Each of my fellow bloggers here at Murder Books has stories about the many and varied ways in which humans have displayed either their depravity or their stupidity. Stories come with the jobs. Frequently when I was a prosecutor, I’d run across a set of facts that gave me pause. I’d think to myself that if I’d read this story in a novel, I’d immediately dismiss the author as having too vivid an imagination. It is the fact patterns which make the practice of criminal law fun and challenging.
I was reminded of this when, as often happens, on the way to looking something else up, I was waylaid by a story of the “Trial of the Century” for 1926. The title, TOC (Trial of the Century) subsequently passed to Bruno Richard Hauptmann and the Lindbergh kidnapping and later to a succession of other cases. In 1926, however, the TOC was held by the Hall-Mills Murder.

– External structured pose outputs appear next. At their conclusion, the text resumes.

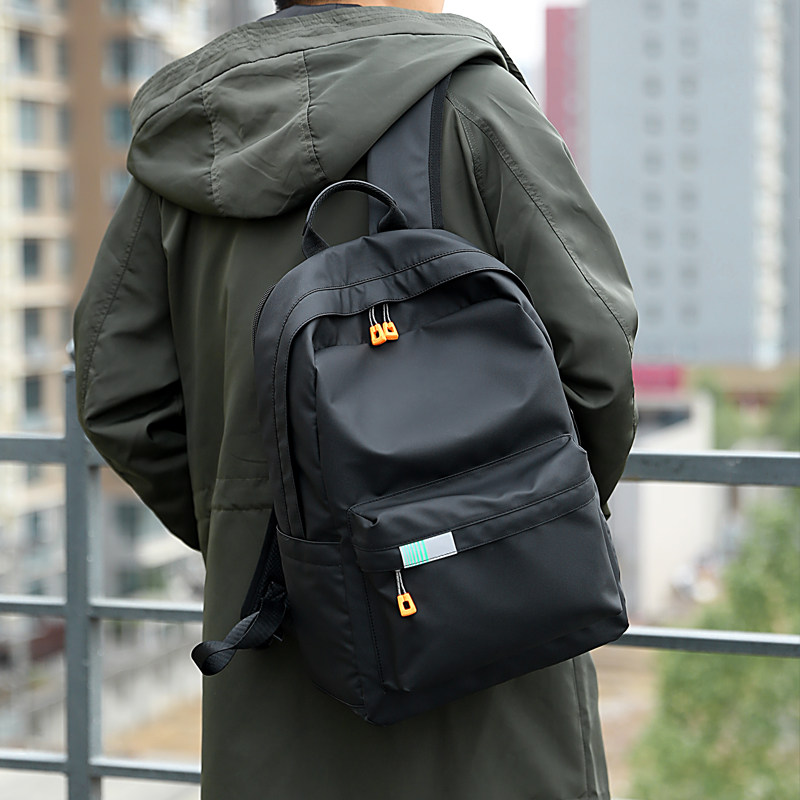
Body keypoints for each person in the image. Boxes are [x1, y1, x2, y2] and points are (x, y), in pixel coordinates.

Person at [74, 1, 637, 798]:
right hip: (491, 643)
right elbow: (596, 355)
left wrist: (266, 528)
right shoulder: (474, 102)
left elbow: (117, 393)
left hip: (272, 638)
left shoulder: (191, 135)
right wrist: (519, 520)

In the early morning hours of September 16, 1922, a young couple out for a walk in the New Jersey countryside, stumbled upon a man and a woman stretched out beneath a crab apple tree. The two people lay side by side, their feet carefully pointing towards the tree. The man had his hand under the woman’s neck while she had her hand resting upon his knee. His glasses sat perched on the end of his nose, and a Panama hat covered his eyes. She, meanwhile, had a scarf around her neck. They were both dead. He had been shot one time in the head while she had been shot multiple times. Her throat had been cut, her larynx and tongue removed.

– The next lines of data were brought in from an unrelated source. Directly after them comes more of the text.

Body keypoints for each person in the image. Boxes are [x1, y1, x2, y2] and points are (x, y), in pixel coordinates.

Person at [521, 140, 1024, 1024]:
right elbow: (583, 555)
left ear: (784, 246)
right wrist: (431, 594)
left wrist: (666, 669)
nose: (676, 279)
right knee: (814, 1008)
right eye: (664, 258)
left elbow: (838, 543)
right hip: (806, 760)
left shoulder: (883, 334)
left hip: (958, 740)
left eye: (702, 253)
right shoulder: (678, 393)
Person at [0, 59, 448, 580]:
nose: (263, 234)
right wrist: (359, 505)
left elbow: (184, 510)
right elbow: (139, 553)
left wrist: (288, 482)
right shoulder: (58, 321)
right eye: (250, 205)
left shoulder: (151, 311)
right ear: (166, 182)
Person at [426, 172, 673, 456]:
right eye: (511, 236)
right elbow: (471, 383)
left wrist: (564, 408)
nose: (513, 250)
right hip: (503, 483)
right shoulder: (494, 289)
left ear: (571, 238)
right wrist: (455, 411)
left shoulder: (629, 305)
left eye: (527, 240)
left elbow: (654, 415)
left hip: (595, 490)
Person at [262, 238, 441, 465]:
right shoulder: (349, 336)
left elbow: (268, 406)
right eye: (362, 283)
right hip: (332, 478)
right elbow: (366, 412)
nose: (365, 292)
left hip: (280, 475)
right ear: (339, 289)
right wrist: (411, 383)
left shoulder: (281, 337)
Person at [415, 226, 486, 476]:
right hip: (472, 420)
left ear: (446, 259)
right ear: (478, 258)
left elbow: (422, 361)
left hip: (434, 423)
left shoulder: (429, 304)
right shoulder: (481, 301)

Beneath the tree, Reverend Edward Hall, the pastor of the New Brunswick Episcopal Church lay alongside Eleanor Mills, the wife of the church’s janitor and a singer in the choir. No question existed as to the identity of the deceased. The man’s calling card had been propped against his feet. Love letters Eleanor had written to the minister had been torn up, the confetti scattered over the bodies.

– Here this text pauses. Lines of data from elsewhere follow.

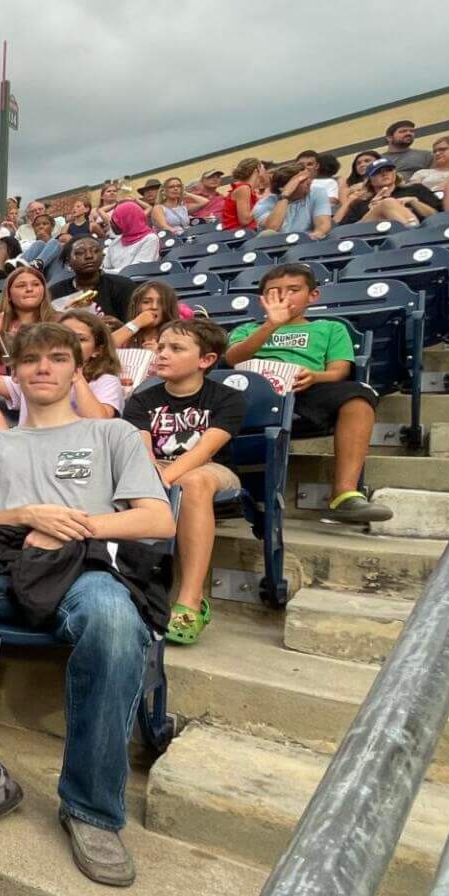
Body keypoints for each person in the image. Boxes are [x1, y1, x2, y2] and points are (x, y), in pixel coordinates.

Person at [0, 323, 173, 885]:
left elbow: (159, 518)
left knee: (113, 619)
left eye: (57, 358)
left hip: (86, 567)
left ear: (76, 370)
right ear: (13, 372)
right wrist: (27, 514)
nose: (43, 367)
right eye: (31, 359)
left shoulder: (111, 436)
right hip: (7, 566)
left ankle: (91, 809)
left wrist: (73, 526)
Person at [225, 263, 393, 524]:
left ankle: (345, 495)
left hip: (307, 390)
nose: (283, 297)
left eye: (293, 290)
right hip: (258, 395)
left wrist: (315, 376)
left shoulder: (330, 328)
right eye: (274, 292)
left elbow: (339, 370)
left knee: (359, 397)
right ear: (262, 300)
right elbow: (234, 358)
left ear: (312, 296)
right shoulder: (248, 330)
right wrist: (271, 325)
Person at [122, 319, 245, 646]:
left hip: (212, 469)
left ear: (206, 360)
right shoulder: (140, 400)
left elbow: (206, 449)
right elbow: (141, 449)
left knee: (193, 481)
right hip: (156, 468)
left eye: (176, 348)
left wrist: (163, 478)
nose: (162, 354)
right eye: (161, 347)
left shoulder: (227, 398)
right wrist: (152, 477)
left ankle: (191, 599)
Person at [47, 237, 138, 321]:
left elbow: (136, 323)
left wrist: (119, 325)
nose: (89, 256)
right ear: (68, 262)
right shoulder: (55, 291)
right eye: (80, 253)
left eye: (95, 251)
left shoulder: (123, 286)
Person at [102, 199, 161, 271]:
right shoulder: (117, 241)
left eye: (117, 220)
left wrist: (105, 273)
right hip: (115, 279)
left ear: (128, 220)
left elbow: (136, 270)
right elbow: (106, 266)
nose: (113, 223)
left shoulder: (150, 239)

Spectators descended upon the scene and the police failed to secure the area. The minister’s calling card was passed around for all to see and handle. The area was trampled; pieces of the crab apple tree were carved off and carried away as souvenirs.
Speculation pointed to the Reverend’s wife, along with her brothers as likely suspects. Many in New Brunswick assumed at the time that Reverend Hall had married Frances Stevens for her money. Heiress to a considerable family fortune, she was older than Reverend Hall and a reporter’s most flattering description of her appearance was that she was “not wholly unattractive.” No tangible evidence, however, linked her or her brothers to the crime.
Then, Jane Gibson, a pig farmer who lived in a shack near the crime scene came to the police. On the night of the murder, she reported being awakened by a noise. Fearing that someone intended to steal the corn she used to feed her pigs, she saddled Jenny, her mule, and rode out to find the thief. Instead, she came upon a car. Hidden by the darkness, she saw two men and a woman with white hair, like Reverend Hall’s wife. Gibson overheard an argument in which a woman’s voice cried, “explain these letters.” Next, Gibson heard gunshots. At this point she fled. The details of her account, however, varied with subsequent retellings.
Political grandstanding and prosecutorial mistakes resulted in confused and misplaced evidence. A grand jury originally declined to indict. The New York Mirror, however, kept the case before the public eye and four years later the widow, Frances Hall and her brothers were charged. The case was tried in November 1926.
The prosecution’s evidence hinged on the testimony of Jane Gibson, dubbed by the press, “The Pig Lady.” By trial time, she lay in a hospital bed, stricken with cancer. The prosecutor had her bed dramatically wheeled into court for her testimony. Inconsistencies and her eccentric nature, however, undermined her credibility. According to reports, her mother sat on the front row of the courtroom, shaking her head and muttering “liar”.
In the end, the jury acquitted the defendants. For all the media attention at the time, this TOC quickly faded into obscurity. Yet, it has never completely disappeared. Years later, acclaimed defense attorney William Kuntsler wrote a book concluding that the killing had been perpetrated by the Ku Klux Klan. He theorized that the KKK committed the crimes in retribution for violations of the sexual morality which the secret organization sought to impose.
Sex, religion, money, politics, social climbing, police and prosecutorial ineptitude, staged crime scenes, suggestions that a sinister secret organization actually committed the crime, and the Pig Lady riding atop Jenny, the mule, the story is crammed with details. If the case appeared in a novel the reader might well cast the book aside, decrying the author’s over-active imagination.
Perhaps the truth needed to be toned down for fiction. One writer argues that the Hall-Mills murders became part of the inspiration for The Great Gatsby. Sarah Caldwell writes in her book, Careless People: Murder, Mayhem and the Invention of the Great Gatsby that F. Scott Fitzgerald borrowed the themes found in the killing of the lovers, while stripping away most of the facts.
The Pig Lady, I suppose, couldn’t ride Jenny all the way to West Egg, Long Island. No one would believe that.
She, however, helps to make the Hall-Mills murder my trial of the month for November.